**Work required**
Determine how many lines in the entries below include "down". The reply should be that number and nothing else.

**Material for the task**
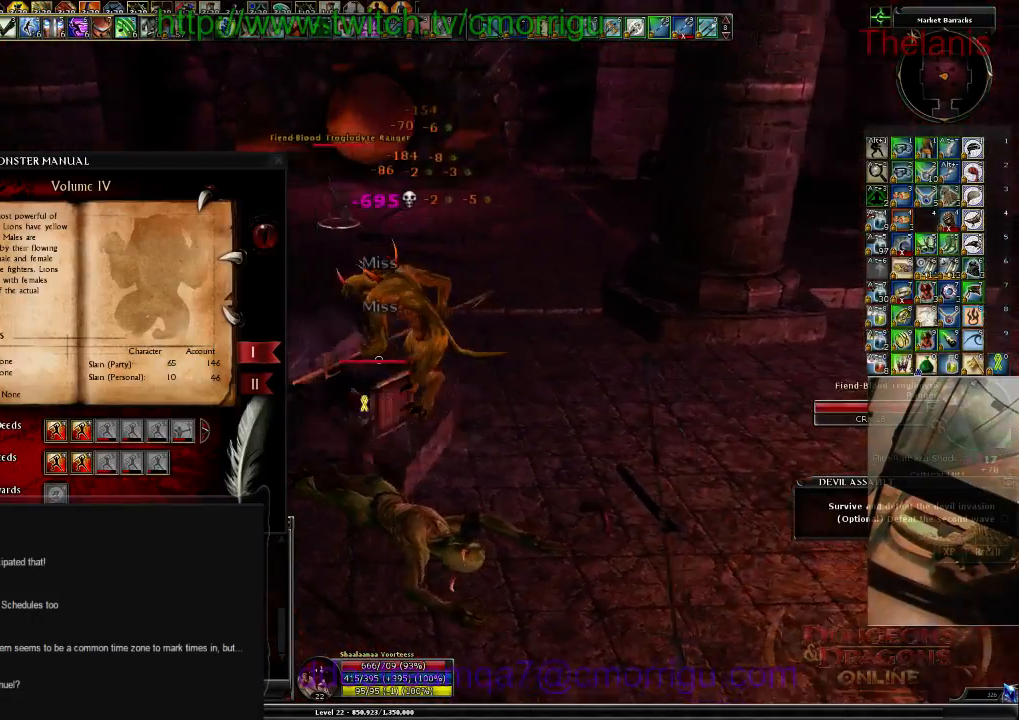
{"keys": [], "events": []}
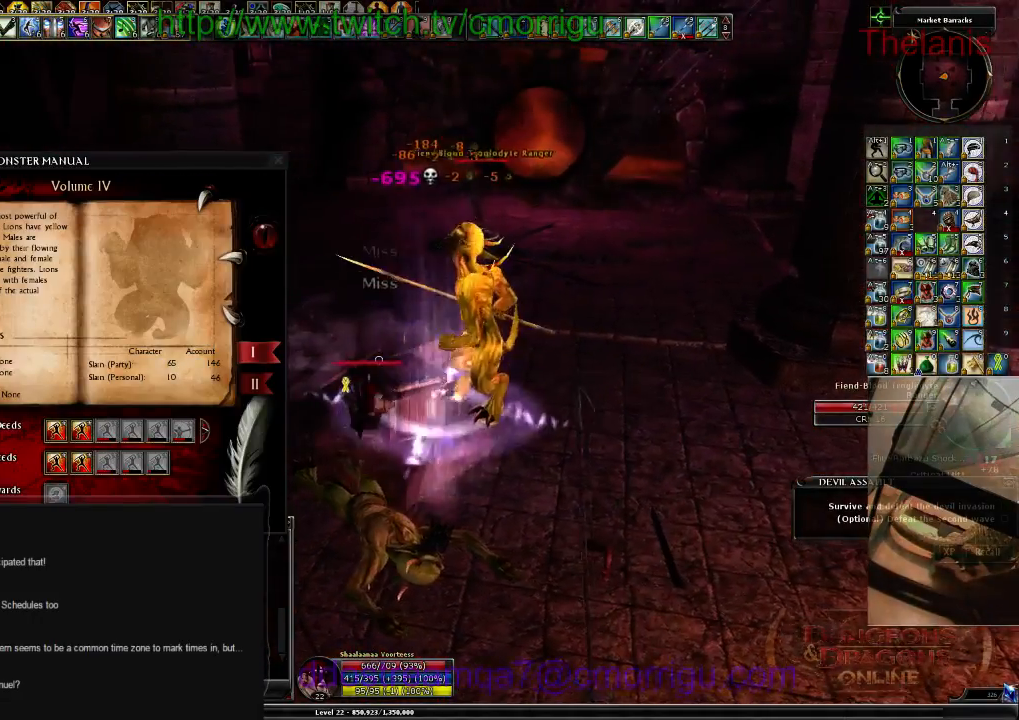
{"keys": [], "events": []}
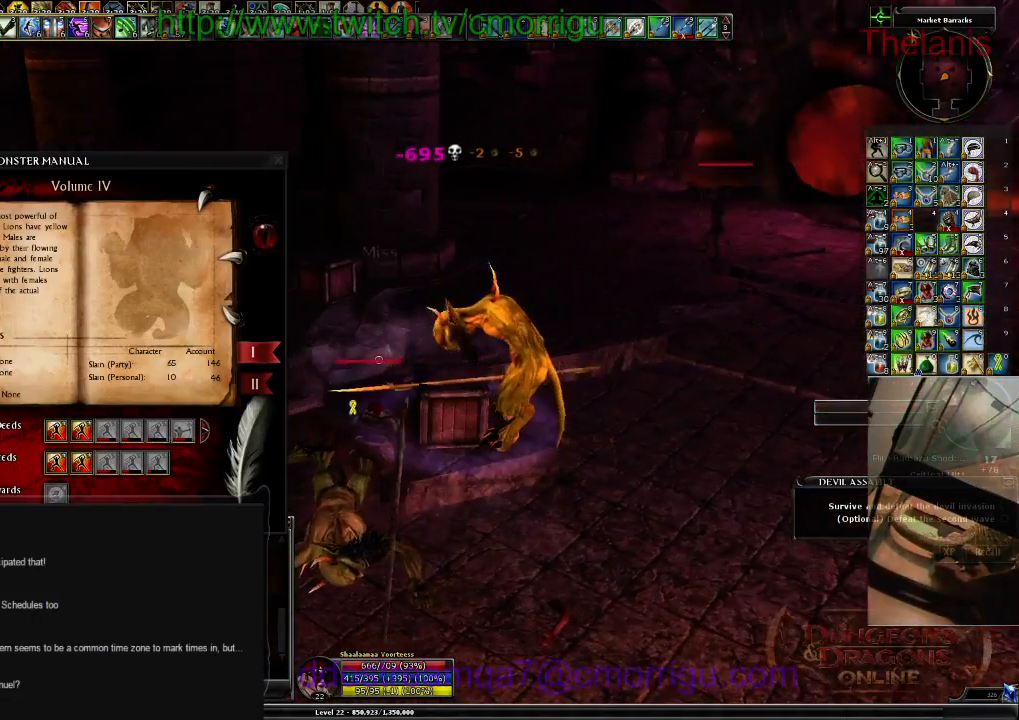
{"keys": ["w"], "events": [[134, "a", "down"], [200, "w", "down"], [500, "a", "up"]]}
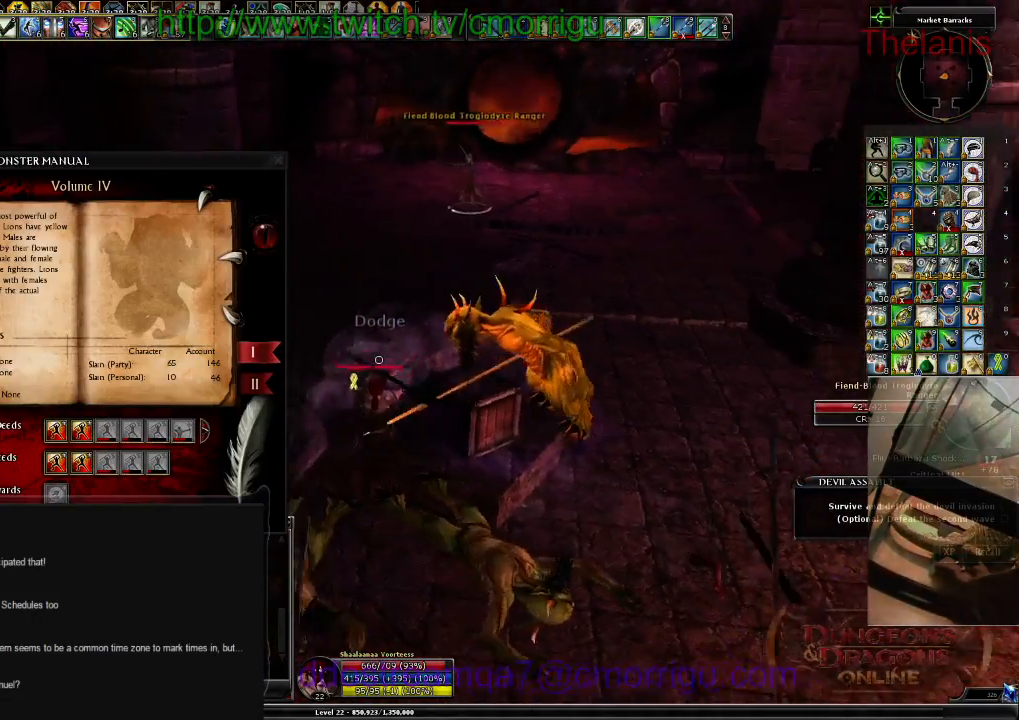
{"keys": ["w"], "events": []}
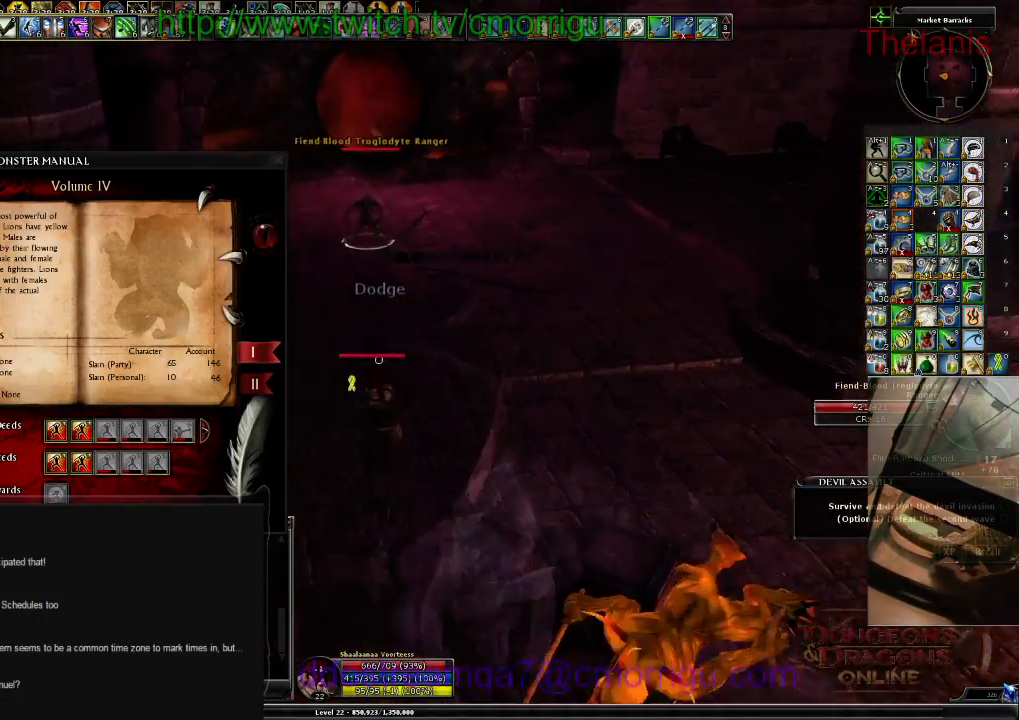
{"keys": ["w"], "events": []}
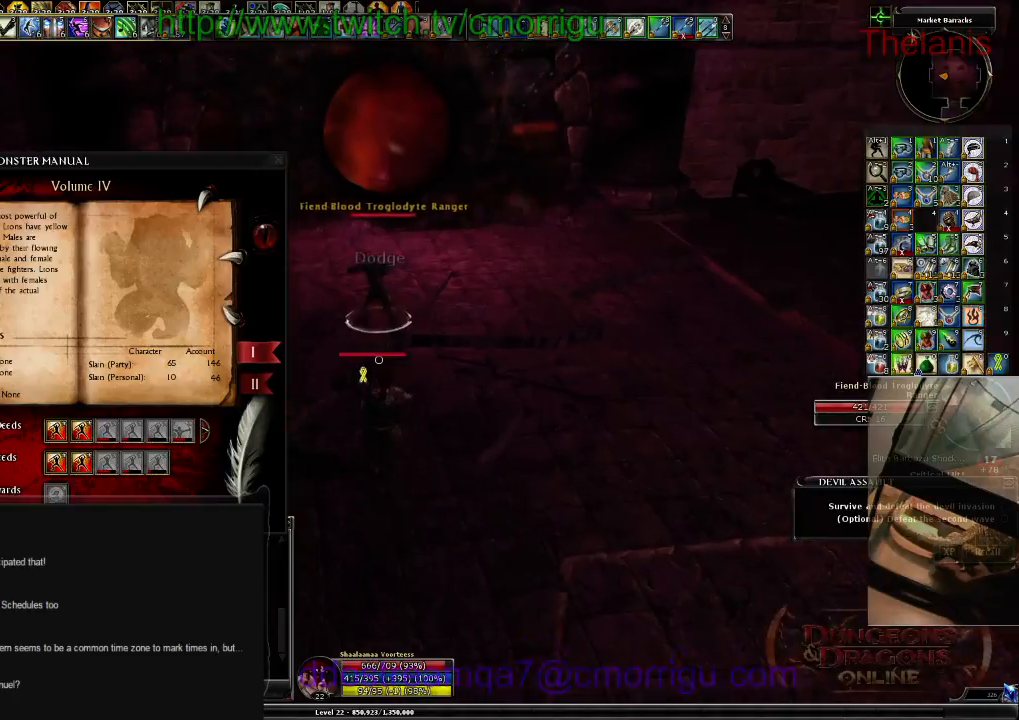
{"keys": ["1"], "events": [[267, "w", "up"], [400, "1", "down"]]}
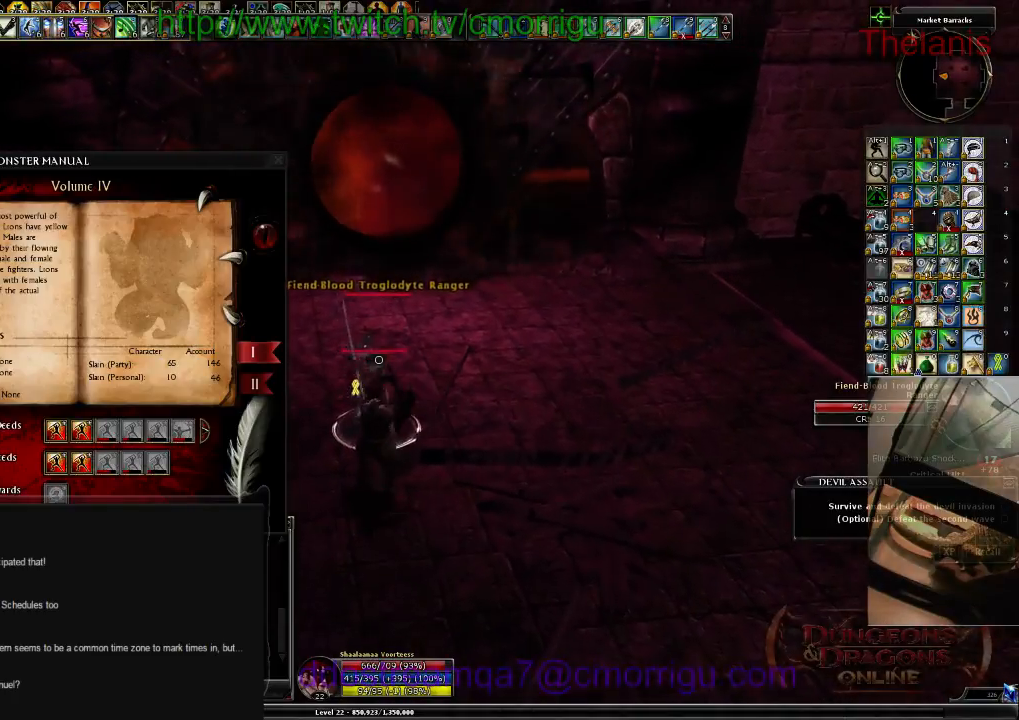
{"keys": [], "events": [[67, "1", "up"]]}
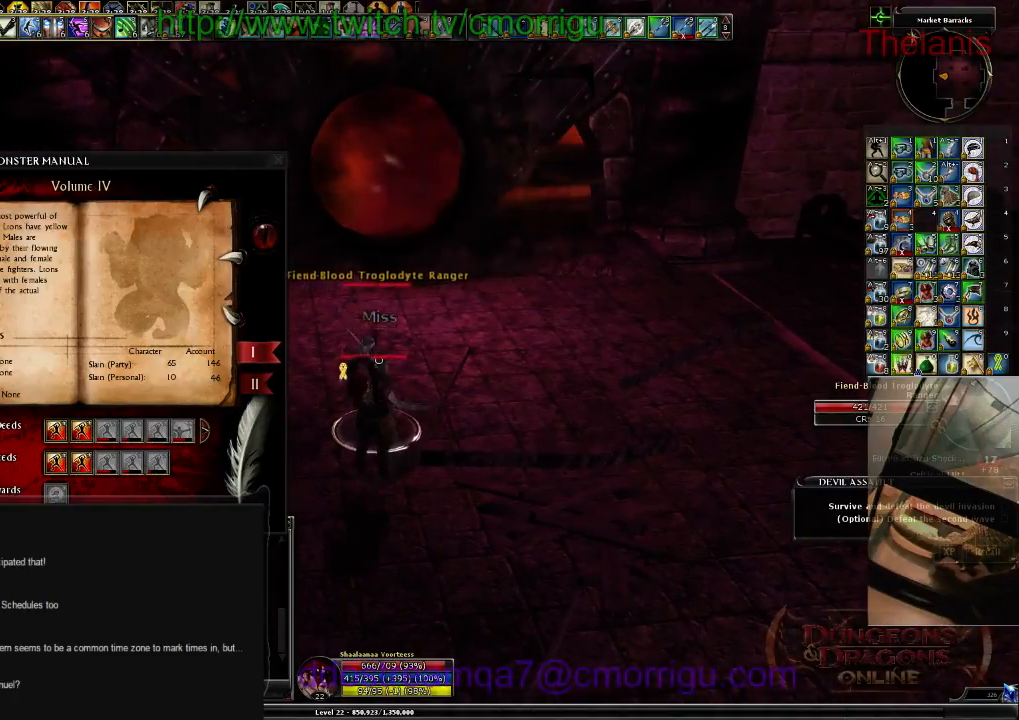
{"keys": [], "events": [[67, "2", "down"], [267, "2", "up"]]}
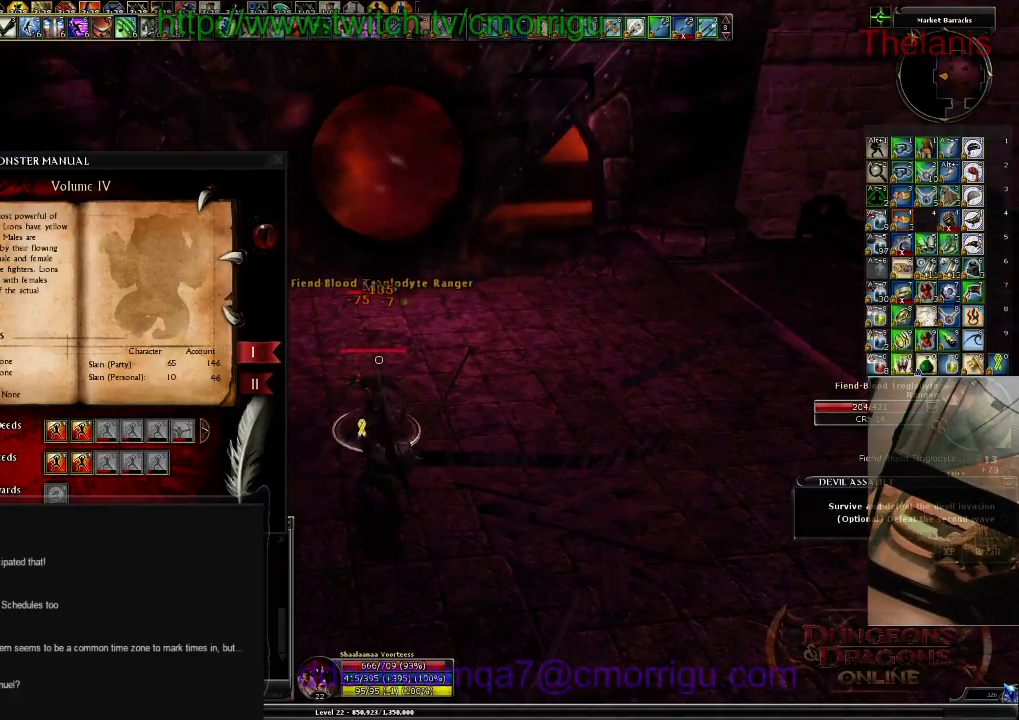
{"keys": [], "events": [[167, "1", "down"], [334, "1", "up"]]}
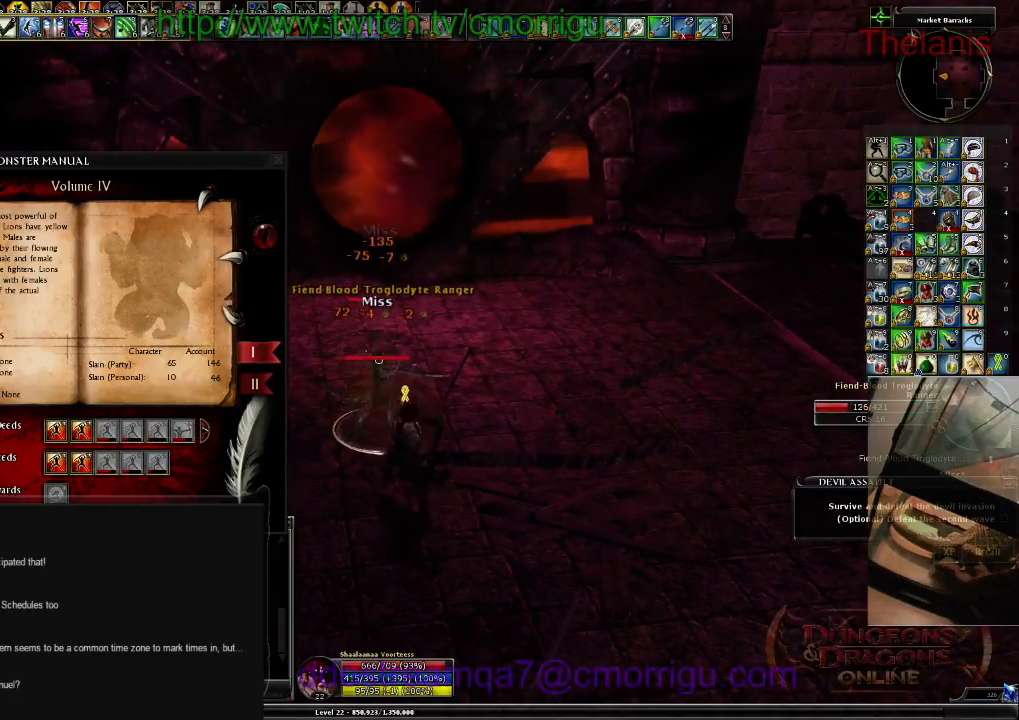
{"keys": [], "events": [[200, "2", "down"], [300, "2", "up"]]}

**Answer to the problem**
5